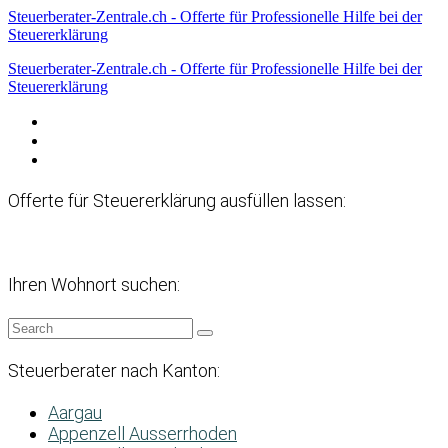
Steuerberater-Zentrale.ch - Offerte für Professionelle Hilfe bei der
Steuererklärung
Steuerberater-Zentrale.ch - Offerte für Professionelle Hilfe bei der
Steuererklärung
Datenschutzerklärung
Haftungsausschluss
Impressum
Offerte für Steuererklärung ausfüllen lassen:
Ihren Wohnort suchen:
Steuerberater nach Kanton:
Aargau
Appenzell Ausserrhoden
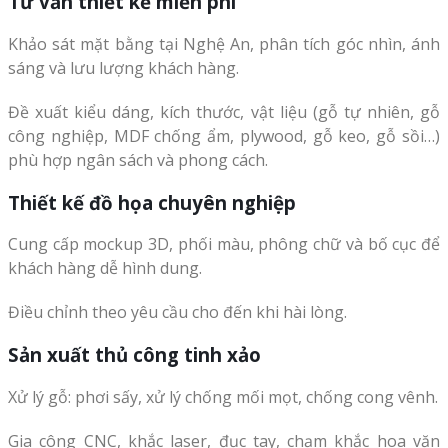
Tư vấn thiết kế miễn phí
Khảo sát mặt bằng tại Nghệ An, phân tích góc nhìn, ánh
sáng và lưu lượng khách hàng.
Đề xuất kiểu dáng, kích thước, vật liệu (gỗ tự nhiên, gỗ
công nghiệp, MDF chống ẩm, plywood, gỗ keo, gỗ sồi…)
phù hợp ngân sách và phong cách.
Thiết kế đồ họa chuyên nghiệp
Cung cấp mockup 3D, phối màu, phông chữ và bố cục để
khách hàng dễ hình dung.
Điều chỉnh theo yêu cầu cho đến khi hài lòng.
Sản xuất thủ công tinh xảo
Xử lý gỗ: phơi sấy, xử lý chống mối mọt, chống cong vênh.
Gia công CNC, khắc laser, đục tay, chạm khắc hoa văn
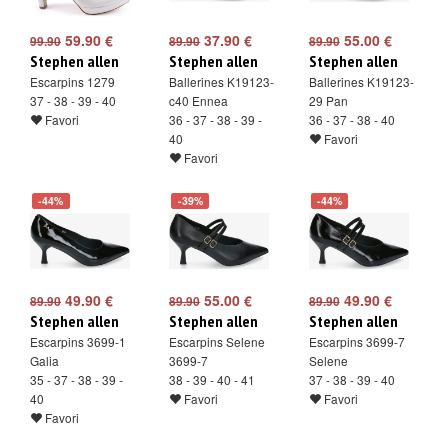
59.90 €
37.90 €
55.00 €
99.90
89.90
89.90
Stephen allen
Stephen allen
Stephen allen
Escarpins 1279
Ballerines K19123-
Ballerines K19123-
37 - 38 - 39 - 40
c40 Ennea
29 Pan
Favori
36 - 37 - 38 - 39 -
36 - 37 - 38 - 40
40
Favori
Favori
-44%
-39%
-44%
49.90 €
55.00 €
49.90 €
89.90
89.90
89.90
Stephen allen
Stephen allen
Stephen allen
Escarpins 3699-1
Escarpins Selene
Escarpins 3699-7
Galia
3699-7
Selene
35 - 37 - 38 - 39 -
38 - 39 - 40 - 41
37 - 38 - 39 - 40
40
Favori
Favori
Favori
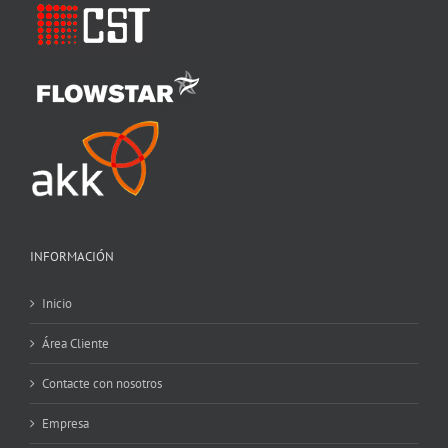
INFORMACIÓN
Inicio
Área Cliente
Contacte con nosotros
Empresa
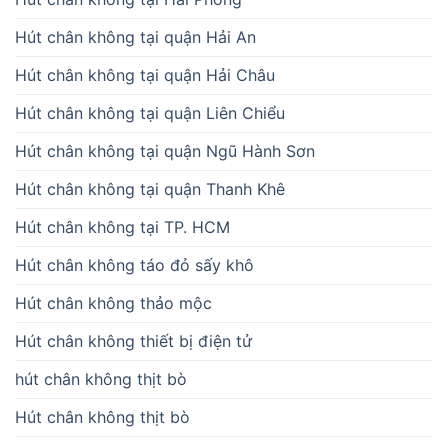
Hút chân không tại quận Hải An
Hút chân không tại quận Hải Châu
Hút chân không tại quận Liên Chiểu
Hút chân không tại quận Ngũ Hành Sơn
Hút chân không tại quận Thanh Khê
Hút chân không tại TP. HCM
Hút chân không táo đỏ sấy khô
Hút chân không thảo mộc
Hút chân không thiết bị điện tử
hút chân không thịt bò
Hút chân không thịt bò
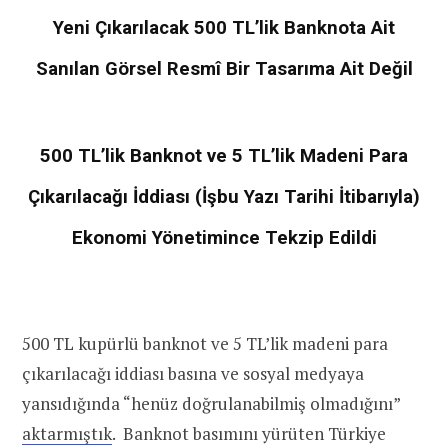
Yeni Çıkarılacak 500 TL’lik Banknota Ait
Sanılan Görsel Resmî Bir Tasarıma Ait Değil
500 TL’lik Banknot ve 5 TL’lik Madeni Para
Çıkarılacağı İddiası (İşbu Yazı Tarihi İtibarıyla)
Ekonomi Yönetimince Tekzip Edildi
500 TL kupürlü banknot ve 5 TL’lik madeni para
çıkarılacağı iddiası basına ve sosyal medyaya
yansıdığında “henüz doğrulanabilmiş olmadığını”
aktarmıştık
. Banknot basımını yürüten Türkiye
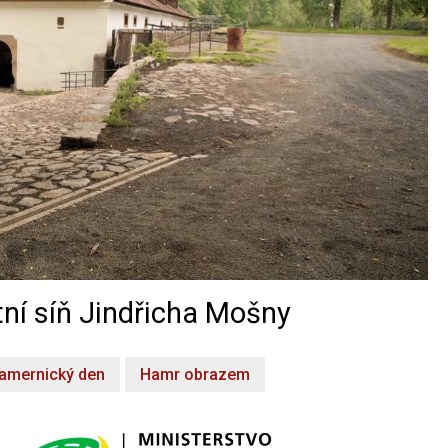
ní síň Jindřicha Mošny
amernický den
Hamr obrazem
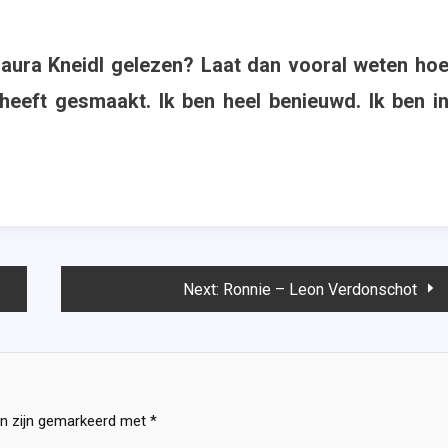
 Laura Kneidl gelezen? Laat dan vooral weten ho
 heeft gesmaakt. Ik ben heel benieuwd. Ik ben i
Next:
Ronnie – Leon Verdonschot
en zijn gemarkeerd met
*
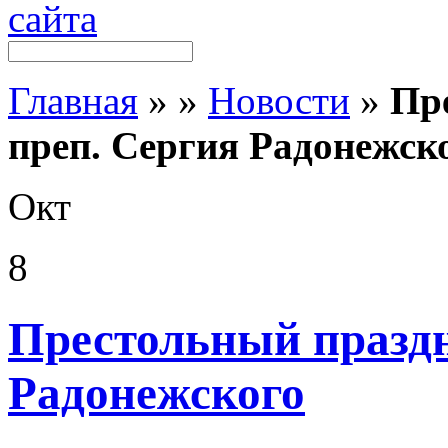
Главная
»
»
Новости
»
Пр
преп. Сергия Радонежск
Окт
8
Престольный праздн
Радонежского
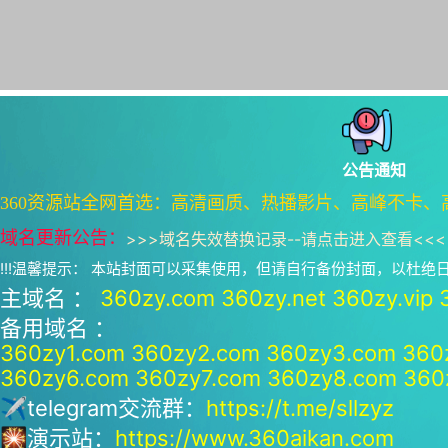
公告通知
360资源站全网首选：高清画质、热播影片、高峰不卡、
域名更新公告：
>>>
域名失效替换记录--请点击进入查看
<<<
!!!温馨提示： 本站封面可以采集使用，但请自行备份封面，以杜
主域名 ：
360zy.com
360zy.net
360zy.vip
备用域名 ：
360zy1.com
360zy2.com
360zy3.com
360
360zy6.com
360zy7.com
360zy8.com
360
✈telegram交流群：
https://t.me/sllzyz
🎇演示站：
https://www.360aikan.com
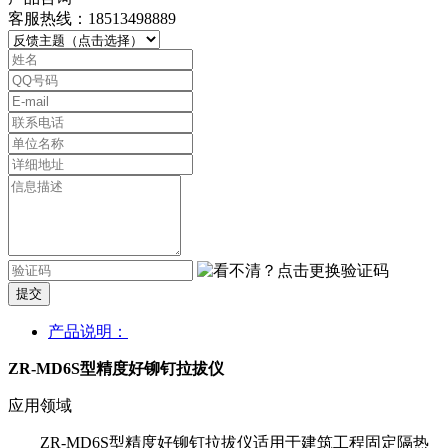
客服热线：18513498889
提交
产品说明：
ZR-MD6S型精度好铆钉拉拔仪
应用领域
ZR-MD6S型精度好铆钉拉拔仪适用于建筑工程固定隔热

- GOAL OF THE EXERCISE
Locate each line in the items above that contains the string "không" and copy those lines out. A match must agree in case.

- WRITTEN RESPONSE
Hút chân không tại quận Hải An
Hút chân không tại quận Hải Châu
Hút chân không tại quận Liên Chiểu
Hút chân không tại quận Ngũ Hành Sơn
Hút chân không tại quận Thanh Khê
Hút chân không tại TP. HCM
Hút chân không táo đỏ sấy khô
Hút chân không thảo mộc
Hút chân không thiết bị điện tử
hút chân không thịt bò
Hút chân không thịt bò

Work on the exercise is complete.